● **A fazer**
Responda com base no texto sobre agroecologia no Brasil:
1. A partir do advento de qual governo, e em que ano, foram formuladas as políticas citadas?
2. Por quais órgãos, além de outros, produtores e consumidores vão lutar pela manutenção?
3. Quais organizações lançam o especial?

O Brasil é, justamente, o país onde mais se avançou em termos da formulação de políticas públicas em favor da agroecologia. Através de vários mecanismos de participação da sociedade civil vinculados a vários ministérios desde o advento do governo Lula em 2003, foram formuladas políticas de crédito, assistência técnica e extensão rural, seguro, educação, pesquisa, convivência com o semiárido, abastecimento etc. Embora o nível de coerência, radicalidade a abrangência dessas políticas e programas tenha sido desigual, houve uma contínua progressão na direção da adoção dos conceitos da agroecologia no Plano Nacional de Desenvolvimento Rural Sustentável, na Política Nacional de Assistência Técnica e Extensão Rural e no Plano Nacional de Agroecologia e Produção Orgânica.
Essas políticas, que são motivo de enorme interesse internacional, estão hoje ameaçadas pelo movimento de derrubada do legítimo governo da presidente Dilma. Por mais que tenha havido erros nos governos populares, a verdade é que eles não estão sendo hostilizados e ameaçados por esses erros, mas por seus acertos, tais como os acima apresentados. Enganam-se no entanto os defensores do agronegócio, das empresas de agrotóxicos, adubos químicos e sementes transgênicas que ameaçam o meio ambiente e a saúde de agricultores e consumidores se acham que vão varrer os agricultores familiares e a agroecologia do mapa da produção agropecuária brasileira. Tanto produtores como consumidores têm hoje uma maior consciência da importância desta alternativa sustentável para produzir de forma saudável e vão lutar pela manutenção do Ministério do Desenvolvimento Agrário (MDA), do Instituto Nacional de Colonização e Reforma Agrária (Incra), da Companhia Nacional de Abastecimento (Conab) e da Fundação Nacional do Índio (Funai), entre outros, e pelas políticas que dão suporte à transição agroecológica da agricultura familiar.
Buscando divulgar experiências e reflexões sobre o desenvolvimento da agroecologia no Brasil, a Articulação Nacional de Agroecologia (ANA) e a Carta Maior lançam este especial, reunindo reportagens, entrevistas e artigos de especialistas em temas que incluem a segurança alimentar, a conservação da agrobiodiversidade e das águas, a pesquisa, o ensino, assistência técnica e extensão rural, as políticas públicas e programas voltados para a agricultura familiar, a questão agrária e muitos outros - informações e reflexões que nos ajudarão a entender por que interessa à sociedade apoiar a agroecologia e como podemos nos engajar nessa luta.

(Registros de dados coletados)
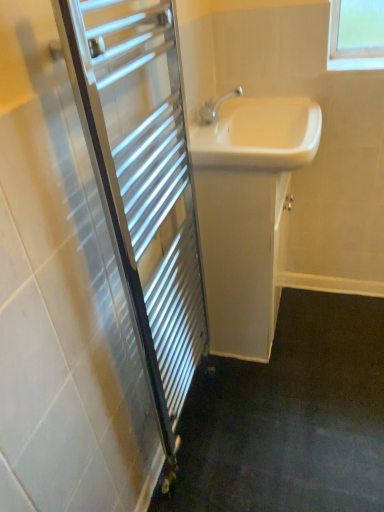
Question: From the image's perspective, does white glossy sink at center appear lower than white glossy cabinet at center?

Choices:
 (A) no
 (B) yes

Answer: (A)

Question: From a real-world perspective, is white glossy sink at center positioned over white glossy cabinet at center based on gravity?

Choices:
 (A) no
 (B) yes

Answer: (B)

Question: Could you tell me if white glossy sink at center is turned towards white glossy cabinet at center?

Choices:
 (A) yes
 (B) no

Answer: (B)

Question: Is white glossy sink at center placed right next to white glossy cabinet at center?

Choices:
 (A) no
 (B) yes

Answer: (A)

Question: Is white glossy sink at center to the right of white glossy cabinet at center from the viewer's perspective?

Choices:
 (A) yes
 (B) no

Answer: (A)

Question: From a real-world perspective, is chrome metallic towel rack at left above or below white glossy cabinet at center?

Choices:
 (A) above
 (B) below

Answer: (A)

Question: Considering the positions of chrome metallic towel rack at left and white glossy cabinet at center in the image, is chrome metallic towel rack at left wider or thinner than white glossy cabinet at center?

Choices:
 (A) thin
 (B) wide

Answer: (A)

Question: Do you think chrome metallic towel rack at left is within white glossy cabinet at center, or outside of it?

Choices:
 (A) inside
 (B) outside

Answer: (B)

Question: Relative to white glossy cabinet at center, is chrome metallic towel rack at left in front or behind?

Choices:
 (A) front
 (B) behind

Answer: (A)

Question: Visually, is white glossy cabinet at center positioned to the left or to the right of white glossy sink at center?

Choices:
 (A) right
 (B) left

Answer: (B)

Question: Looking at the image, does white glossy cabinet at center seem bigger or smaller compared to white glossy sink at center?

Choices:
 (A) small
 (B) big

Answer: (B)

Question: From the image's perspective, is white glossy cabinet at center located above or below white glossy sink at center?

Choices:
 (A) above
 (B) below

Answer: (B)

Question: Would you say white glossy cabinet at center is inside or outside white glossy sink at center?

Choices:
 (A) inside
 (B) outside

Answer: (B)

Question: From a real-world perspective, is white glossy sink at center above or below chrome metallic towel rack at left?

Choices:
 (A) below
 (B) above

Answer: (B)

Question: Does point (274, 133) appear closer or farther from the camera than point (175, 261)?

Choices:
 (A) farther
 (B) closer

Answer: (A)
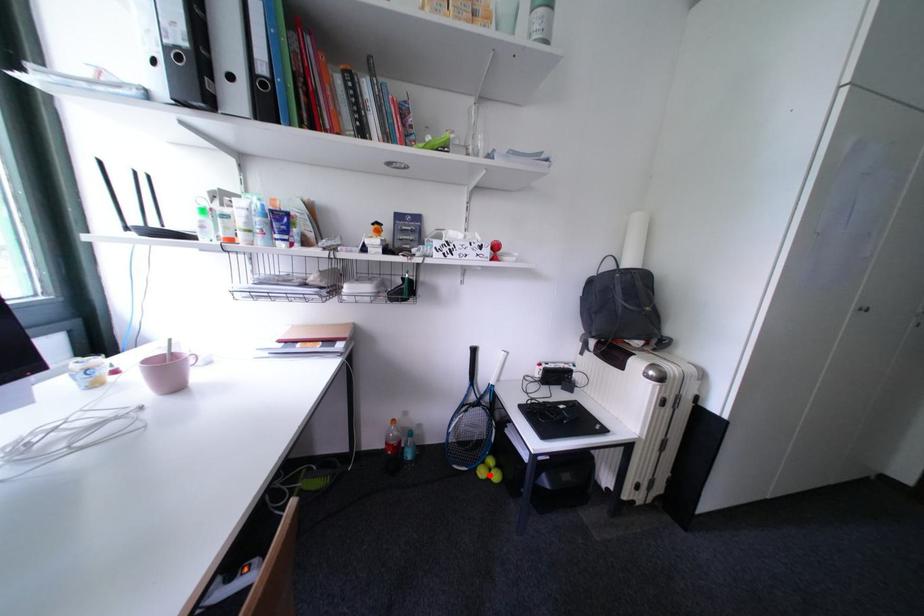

● **Resposta**
1. Do governo Lula, em 2003.
2. Ministério do Desenvolvimento Agrário (MDA), Instituto Nacional de Colonização e Reforma Agrária (Incra), Companhia Nacional de Abastecimento (Conab) e Fundação Nacional do Índio (Funai).
3. A Articulação Nacional de Agroecologia (ANA) e a Carta Maior.